Mais c’est la partie émergée de l’iceberg. Car, de manière moins visible, la Marine agit aussi tous les jours en opération en Atlantique, dans la Manche et en mer du Nord, dans les Caraïbes ou en Indopacifique. En Atlantique, par exemple, la Marine nationale et les marines alliées de l’OTAN sont régulièrement confrontées à la présence de sous-marins russes, plus modernes, plus rapides et plus silencieux que leurs prédécesseurs. La guerre en Ukraine a eu, en effet, très peu d’impact sur les capacités de la flotte sous-­marine russe de la flotte du Nord ; elle est toujours intacte et très active. La France doit conserver sa liberté d’action en Atlantique, c’est une nécessité primordiale pour la dissuasion. La Marine est aussi présente en Afrique de l’Ouest avec la mission « Corymbe » depuis plus de quarante ans, de manière quasi permanente. La Marine nationale est très sollicitée dans la Manche, au côté des autres administrations, pour la sauvegarde de la vie humaine des migrants qui tentent de la traverser : c’est une mission complexe et très exigeante. Enfin, face aux trafics, la présence de la Marine devient plus critique : elle a déjà saisi plus de 40 tonnes de drogue en 2024, avec le soutien des alliés et des administrations de l’État. Un record, signe que le trafic explose. Et l’année n’est pas finie.

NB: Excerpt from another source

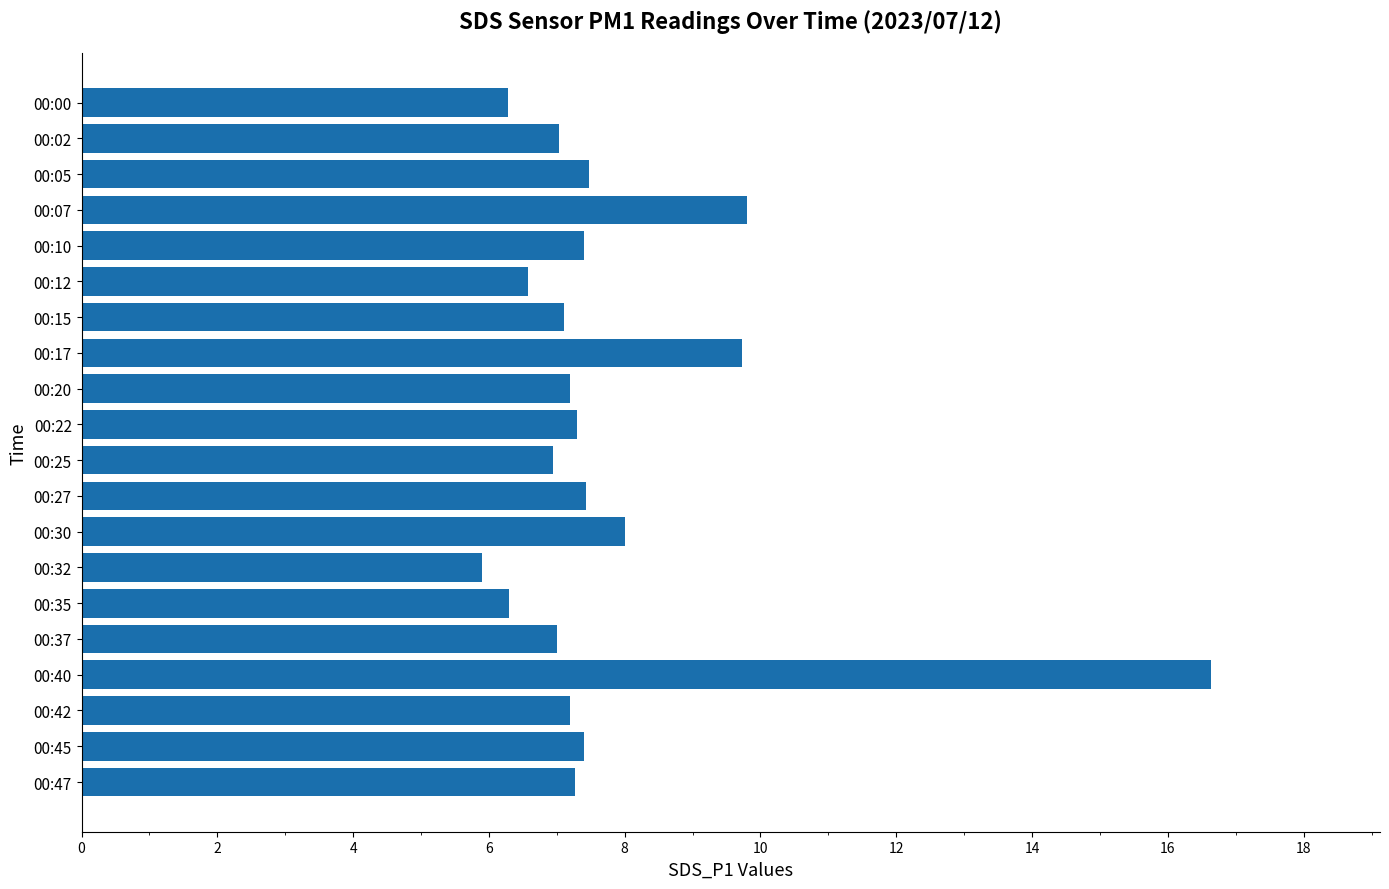

What is the change in value from 00:15 to 00:35?

-0.8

Les marines européennes s’engagent de plus en plus en Indopacifique, et une FREMM a récemment été déployée pour la première fois durant un exercice« RIMPAC ». Faut-il accroître, y compris « à demeure », notre présence dans le Pacifique ?

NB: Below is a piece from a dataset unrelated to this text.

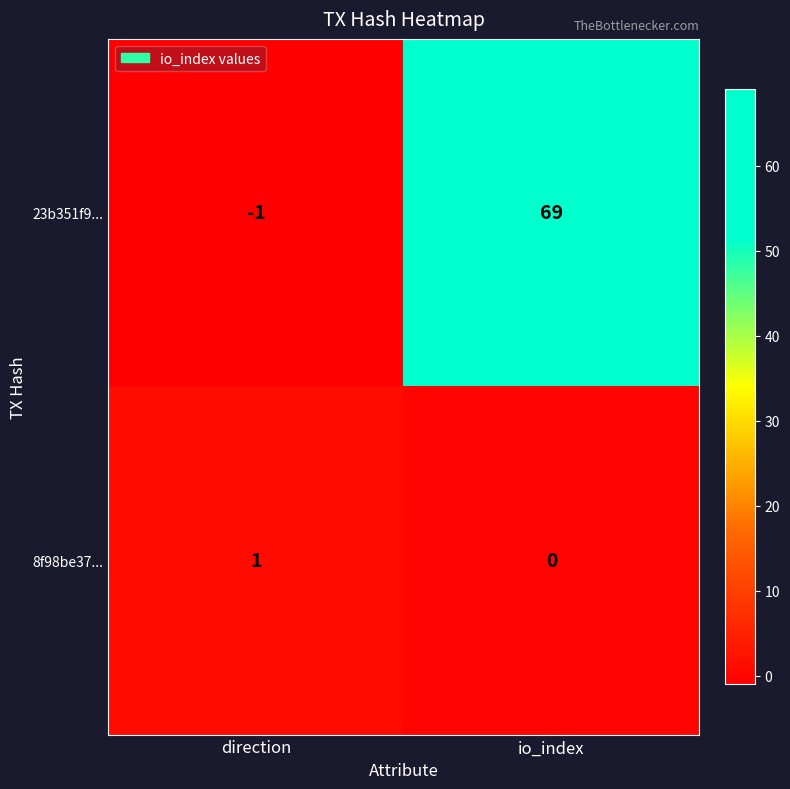

True or false: 23b351f9... has a value of 37 at io_index.

False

Pourquoi les pays européens sont-ils davantage présents dans l’Indopacifique ? Les enjeux économiques, technologiques, financiers, humains sont fondamentalement interconnectés et mondiaux. Le cœur de la croissance mondiale est en Asie. Et ces enjeux de prospérité et de sécurité sont liés au monde maritime. Si les câbles sous-marins qui relient l’Europe à l’Asie sont coupés en mer Rouge, par accident ou par agression volontaire, quel impact cela aurait-il sur les communications pour les pays riverains, ou pour les continents plus lointains ? Quel impact des tensions en mer Rouge auraient-elles sur les échanges commerciaux au Moyen-Orient, mais aussi sur les ports européens ? Le trafic commercial au cap de Bonne Espérance, au sud de l’Afrique, depuis l’Asie et le Moyen-Orient, a bondi de 60 %. Cela impose aux ports d’arrivée, en Europe ou en Afrique du Nord, une réorganisation de leur logistique. Les nations européennes prennent donc leurs responsabilités en engageant leurs forces navales dans la protection du commerce et de la liberté de navigation, en particulier au sein de l’opération « Aspides ». Plus à l’est, la pression des garde-­côtes chinois sur les garde-­côtes philippins en mer de Chine est préoccupante. La Marine française doit garder ses accès ouverts en y développant ses partenariats. Elle doit également saisir l’évolution des enjeux, les anticiper, et mieux connaître cette zone maritime, avec ses spécificités, son environnement propre et ses acteurs. Rien ne remplace une présence régulière auprès de nos partenaires et de nos alliés. C’est le sens du déploiement de nos frégates dans cette région, notamment celui de la FREMM Bretagne jusqu’au Japon. Elle a notamment participé à l’exercice « RIMPAC » et a été intégrée au groupe aéronaval italien Cavour.